Closed Ndpnt closed 1 year ago
The GET /services/service1
example is different from the closing GET /services/service1
example at the end. I'm a bit confused about whether all the endpoints really return an array of objects with key type and string value?
Is sourceDocuments
omitted from the other endpoints? Only from the examples? Omitted when empty?
Is there even a need for sub-endpoints when /services/:serviceId
data is (presumably) small enough that it could always serve all terms with type and doc locations? Omitting them could simplify the interface and reduce upcoming maintenance if deemed viable. For consumers it'd mean less structure parsing considerations too.

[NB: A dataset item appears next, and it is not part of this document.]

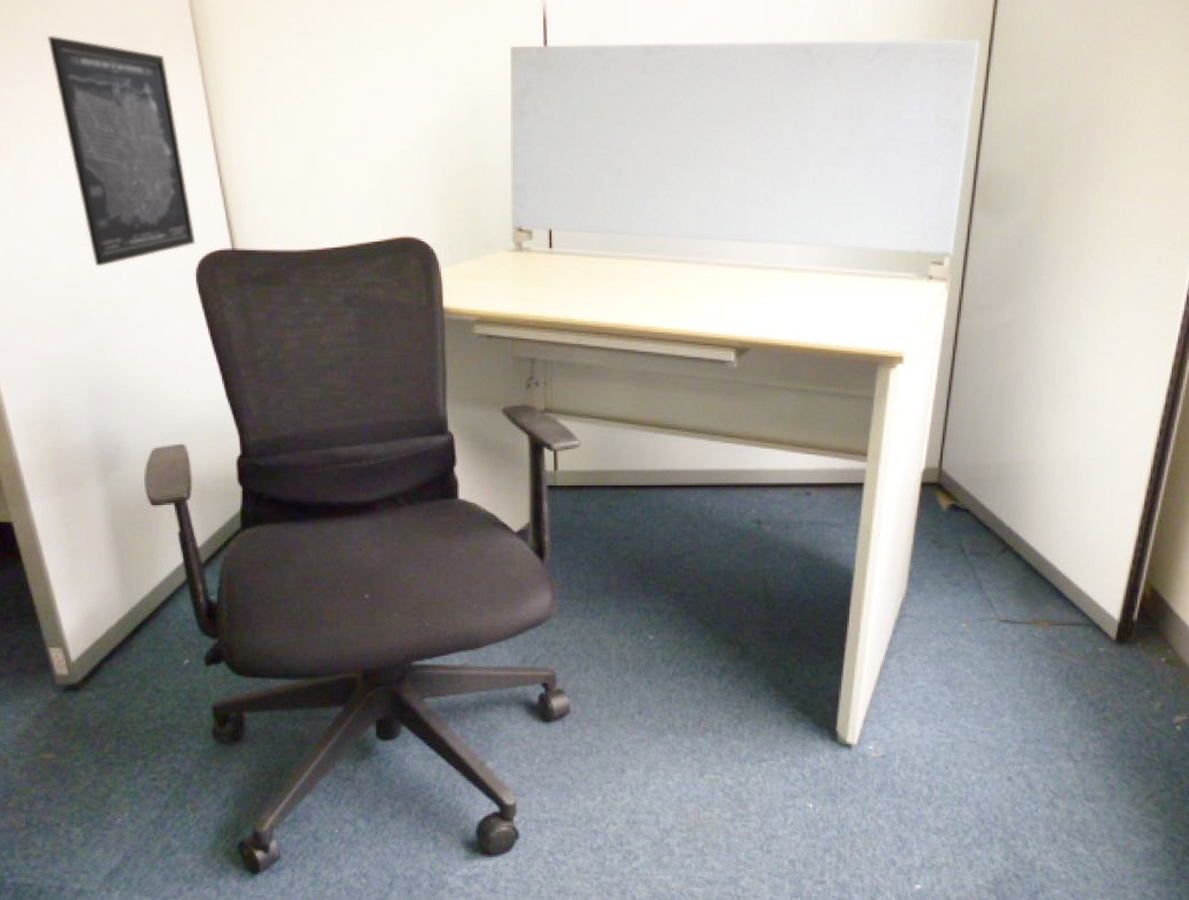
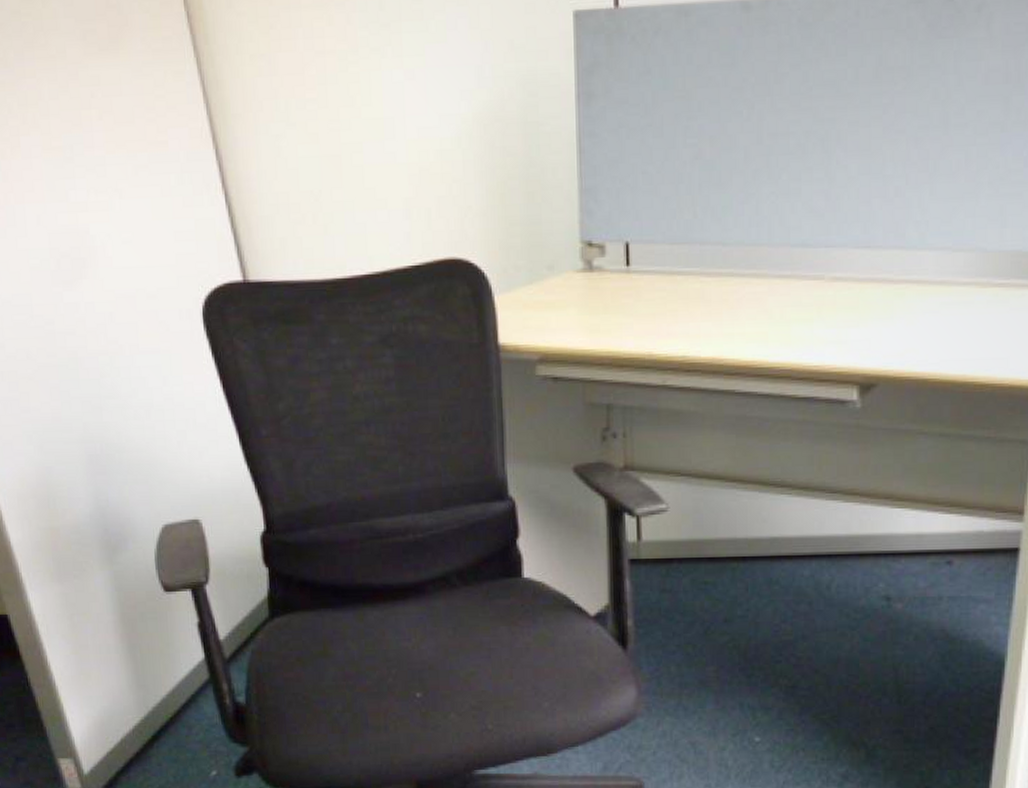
wall art: present [47,35,196,267] -> none [12,23,200,309]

If deemed useful query parameters could serve for filtering (?termtype=Privacy Policy
- replacing the sub endpoints with different result structure of this proposal.
Hi @Kissaki and thank you for taking the time to participate in this RFC 😃
The GET /services/service1 example is different from the closing GET /services/service1 example at the end. I'm a bit confused about whether all the endpoints really return an array of objects with key type and string value? Is sourceDocuments omitted from the other endpoints? Only from the examples? Omitted when empty?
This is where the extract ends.